Human perception is amazing in its interactivity: internal models, for example instrumental timbres, affect the interpretation of acoustic data, but at the same time the acoustic data create and reconcile the internal models. This is of critical importance: we must be careful not to reduce the generality and flexibility of a transcription system by sticking to predefined internal models, such as a detailed musical style or the peculiarities of a single instrument. Thus the first principle in using internal models is that they should be exposed to the acoustic context: the models should be adapted and reconciled at the points where the relevant information is laid bare, and then utilized at the more complicated or ambiguous points.
An important fact recovered earlier is that predictions guide the attention and affect the sensitivity of the auditory system. Therefore we know that even a quiet note in a position to form a transition between two other notes will inevitably be heard as intended, and such a weak note candidate can be surely confirmed by the top-down rules. On the other hand, surprising events must be indicated clearly in music to be perceived and not to frustrate inner predictions. Using this rule, a weak note candidate that is grouped neither sequentially nor simultaneously nor rhythmically can be canceled out, because it would most probably be interpreted as an accidental and meaningless artefact or inference by a human listener. An essential operation in automatic transcription is that of canceling out single erroneous interpretations, `false' notes, and therefore we think that these rules would significantly improve its performance.
Top-down processing rules should not be used too blindly or confidentially, or they will start to produce errors. Using the rules for guiding attention and sensitivity is quite safe. On the contrary, assuming too much on the probabilities of different note sequences and combinations will certainly limit the generality of a system. We think that top-down rules should be primarily used in solving ambiguous or otherwise unsolvable situations, where a human listener also has to make a guess of the most probable interpretation. The musical style dependent excuse, which is quoted below this section's title certainly does not satisfy a revolutionary musician.
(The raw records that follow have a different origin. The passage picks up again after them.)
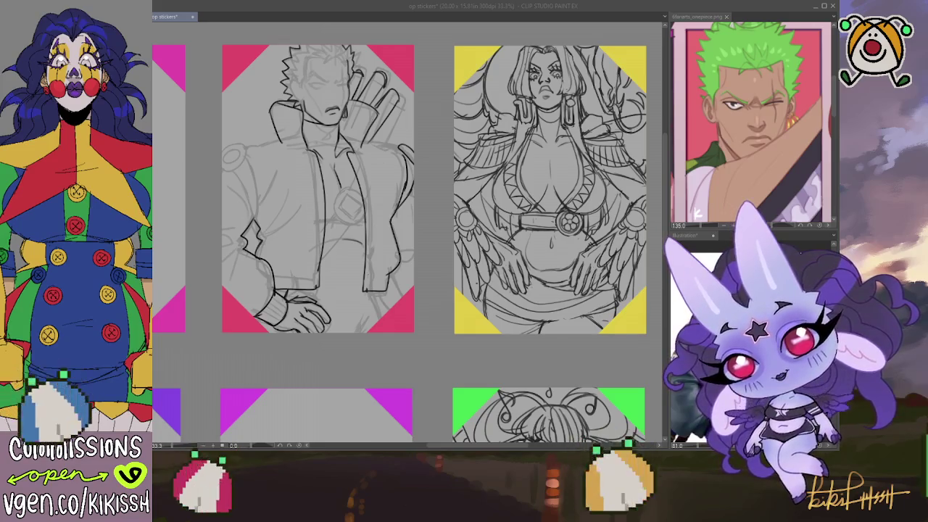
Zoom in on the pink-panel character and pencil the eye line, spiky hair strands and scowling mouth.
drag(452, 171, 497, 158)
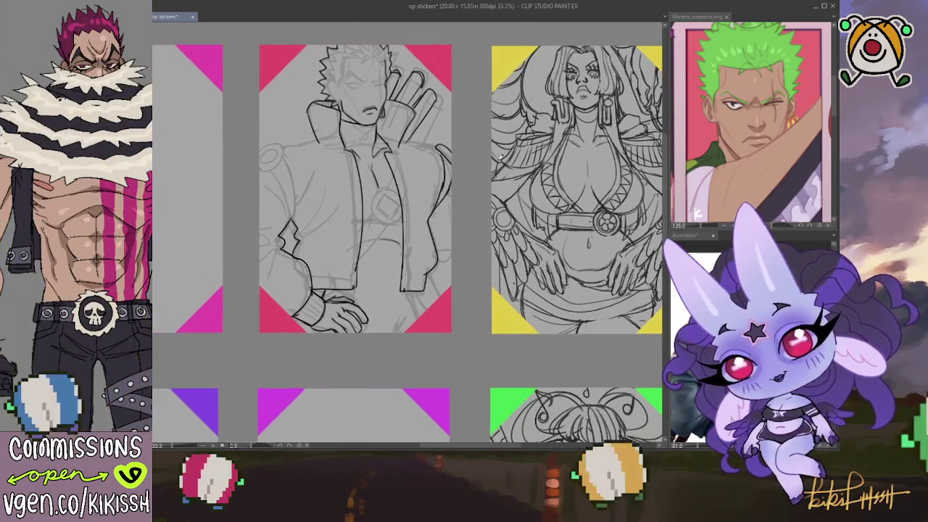
key(ctrl+plus)
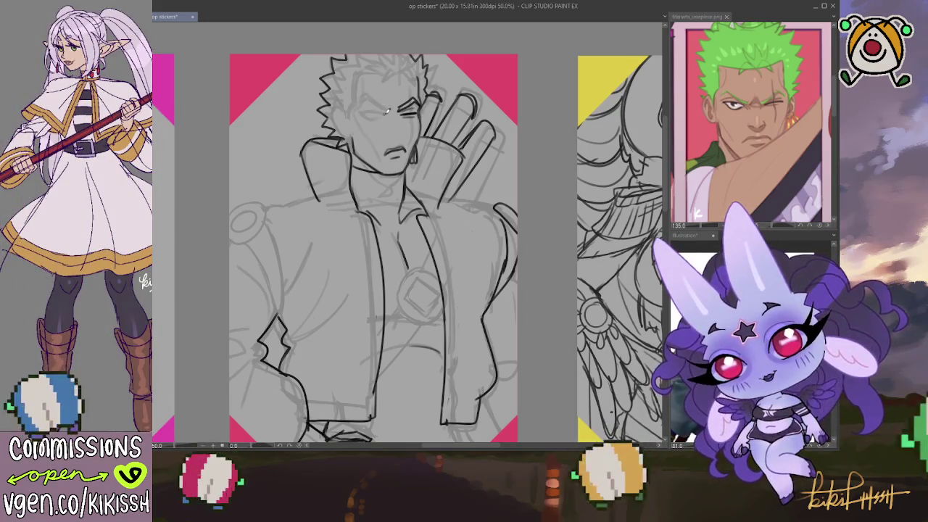
mouse_move(384, 110)
mouse_down()
mouse_move(361, 109)
mouse_move(387, 113)
mouse_up()
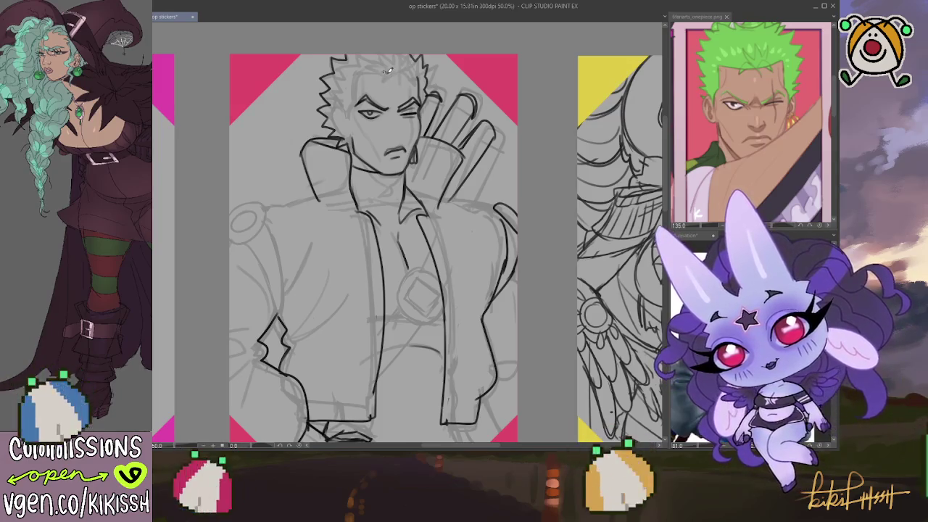
drag(391, 71, 378, 82)
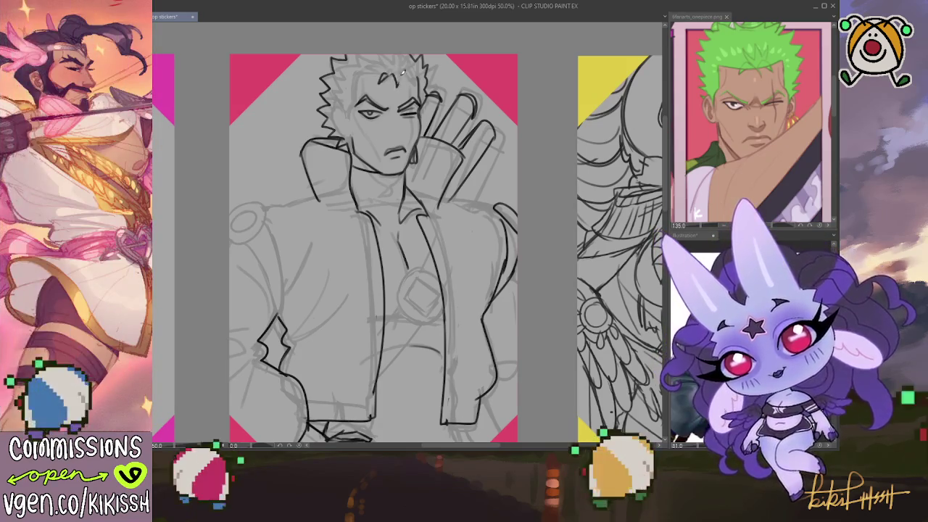
mouse_move(405, 67)
mouse_down()
mouse_move(419, 76)
mouse_move(413, 85)
mouse_up()
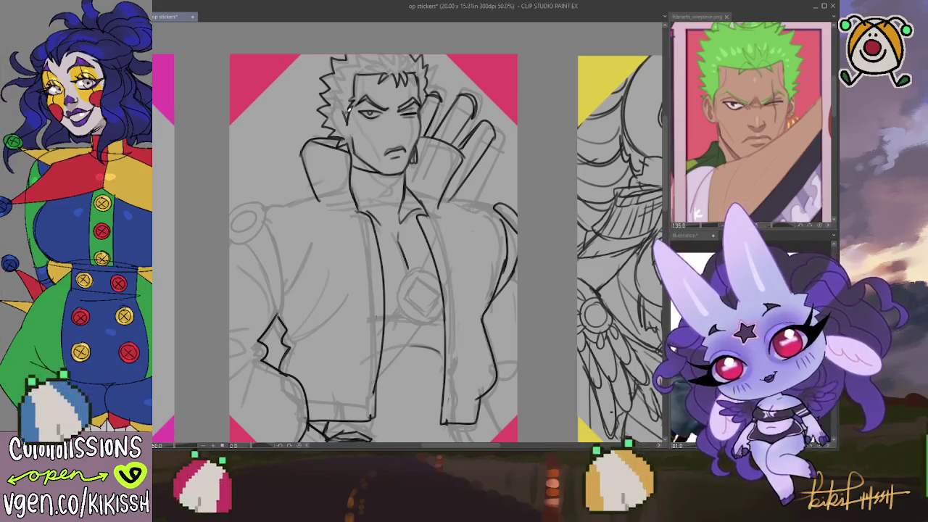
mouse_move(339, 90)
mouse_down()
mouse_move(346, 66)
mouse_move(370, 47)
mouse_move(409, 65)
mouse_up()
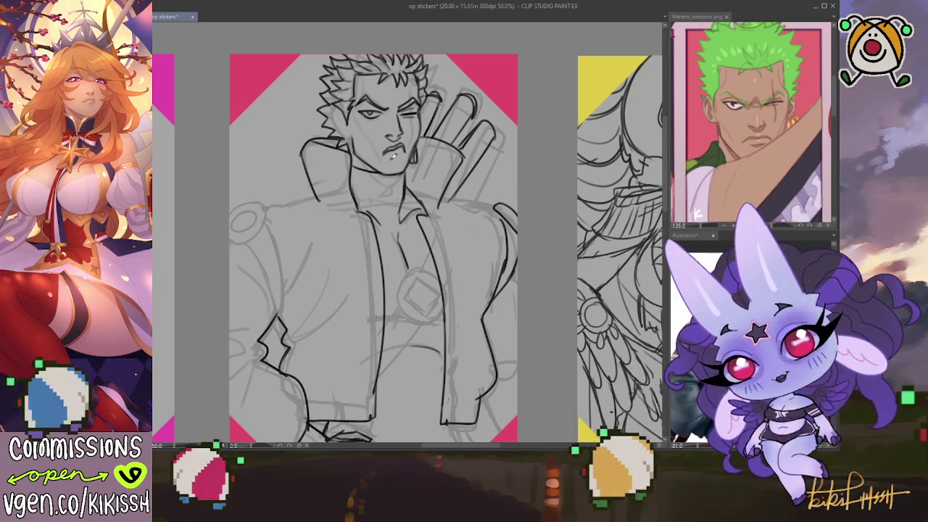
drag(398, 151, 391, 149)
In any case, there are universal perceptual rules that are not style dependent and can be used to reject certain interpretations and to favour others in an ambiguous situation. Musical styles vary, but all of them need to employ a strategy of some kind to integrate sounds into a coherent piece of music, which can also be followed by other listeners than the composer himself. Bregman takes an example from Bach's keyboard music: as the polyphony of a composition increases, perceptual techniques in organizing the notes to meaningful groups increase, too.